Exercise description: Pictures in the data must not be copied, but everything else should be output exactly.
=-=-=
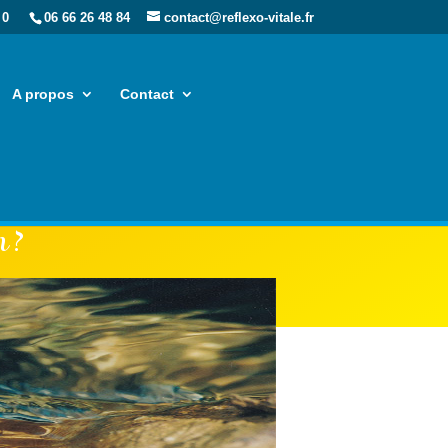
 0
06 66 26 48 84
contact@reflexo-vitale.fr
A propos
Contact
 ?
=-=-=
Solution to the exercise:
 0
06 66 26 48 84
contact@reflexo-vitale.fr
A propos
Contact
 ?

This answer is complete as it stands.